Exercise ->
Transcribe, exactly as they appear, only the lines from the one holding "[ReactOnRails](https://github.com/shakacode/react_on_rails)" through the end of the entries below.

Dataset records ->
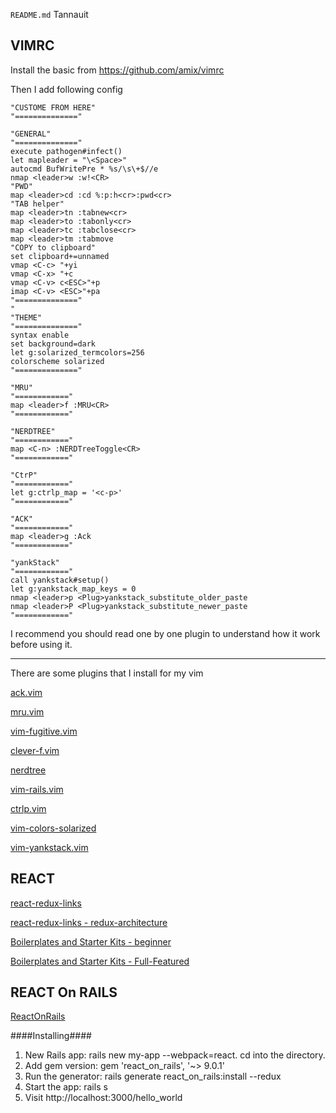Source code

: `README.md` Tannauit

## VIMRC ##
Install the basic from https://github.com/amix/vimrc

Then I add following config

	"CUSTOME FROM HERE"
	"=============="
	
	"GENERAL"
	"=============="
	execute pathogen#infect()
	let mapleader = "\<Space>"
	autocmd BufWritePre * %s/\s\+$//e
	nmap <leader>w :w!<CR>
	"PWD"
	map <leader>cd :cd %:p:h<cr>:pwd<cr>
	"TAB helper"
	map <leader>tn :tabnew<cr>
	map <leader>to :tabonly<cr>
	map <leader>tc :tabclose<cr>
	map <leader>tm :tabmove
	"COPY to clipboard"
	set clipboard+=unnamed
	vmap <C-c> "+yi
	vmap <C-x> "+c
	vmap <C-v> c<ESC>"+p
	imap <C-v> <ESC>"+pa
	"=============="
	"
	"THEME"
	"=============="
	syntax enable
	set background=dark
	let g:solarized_termcolors=256
	colorscheme solarized
	"=============="
	
	"MRU"
	"============"
	map <leader>f :MRU<CR>
	"============"
	
	"NERDTREE"
	"============"
	map <C-n> :NERDTreeToggle<CR>
	"============"
	
	"CtrP"
	"============"
	let g:ctrlp_map = '<c-p>'
	"============"
	
	"ACK"
	"============"
	map <leader>g :Ack
	"============"
	
	"yankStack"
	"============"
	call yankstack#setup()
	let g:yankstack_map_keys = 0
	nmap <leader>p <Plug>yankstack_substitute_older_paste
	nmap <leader>P <Plug>yankstack_substitute_newer_paste
	"============"

I recommend you should read one by one plugin to understand how it work before using it.

---
There are some plugins that I install for my vim

[ack.vim](https://github.com/mileszs/ack.vim)

[mru.vim](https://github.com/vim-scripts/mru.vim)

[vim-fugitive.vim](https://github.com/tpope/vim-fugitive)

[clever-f.vim](https://github.com/rhysd/clever-f.vim)

[nerdtree](https://github.com/scrooloose/nerdtree)

[vim-rails.vim](https://github.com/tpope/vim-rails)

[ctrlp.vim](https://kien.github.com/ctrlp.vim)

[vim-colors-solarized](https://github.com/altercation/vim-colors-solarized)

[vim-yankstack.vim](https://github.com/maxbrunsfeld/vim-yankstack)

## REACT ##

[react-redux-links](https://github.com/markerikson/react-redux-links)

[react-redux-links - redux-architecture](https://github.com/markerikson/react-redux-links/blob/master/redux-architecture.md)

[Boilerplates and Starter Kits - beginner](https://github.com/facebookincubator/create-react-app)

[Boilerplates and Starter Kits - Full-Featured](https://github.com/davezuko/react-redux-starter-kit)



## REACT On RAILS ##

[ReactOnRails](https://github.com/shakacode/react_on_rails)

####Installing####


1. New Rails app: rails new my-app --webpack=react. cd into the directory.
2. Add gem version: gem 'react_on_rails', '~> 9.0.1'
3. Run the generator: rails generate react_on_rails:install --redux
4. Start the app: rails s
5. Visit http://localhost:3000/hello_world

Answer to this exercise ->
[ReactOnRails](https://github.com/shakacode/react_on_rails)

####Installing####


1. New Rails app: rails new my-app --webpack=react. cd into the directory.
2. Add gem version: gem 'react_on_rails', '~> 9.0.1'
3. Run the generator: rails generate react_on_rails:install --redux
4. Start the app: rails s
5. Visit http://localhost:3000/hello_world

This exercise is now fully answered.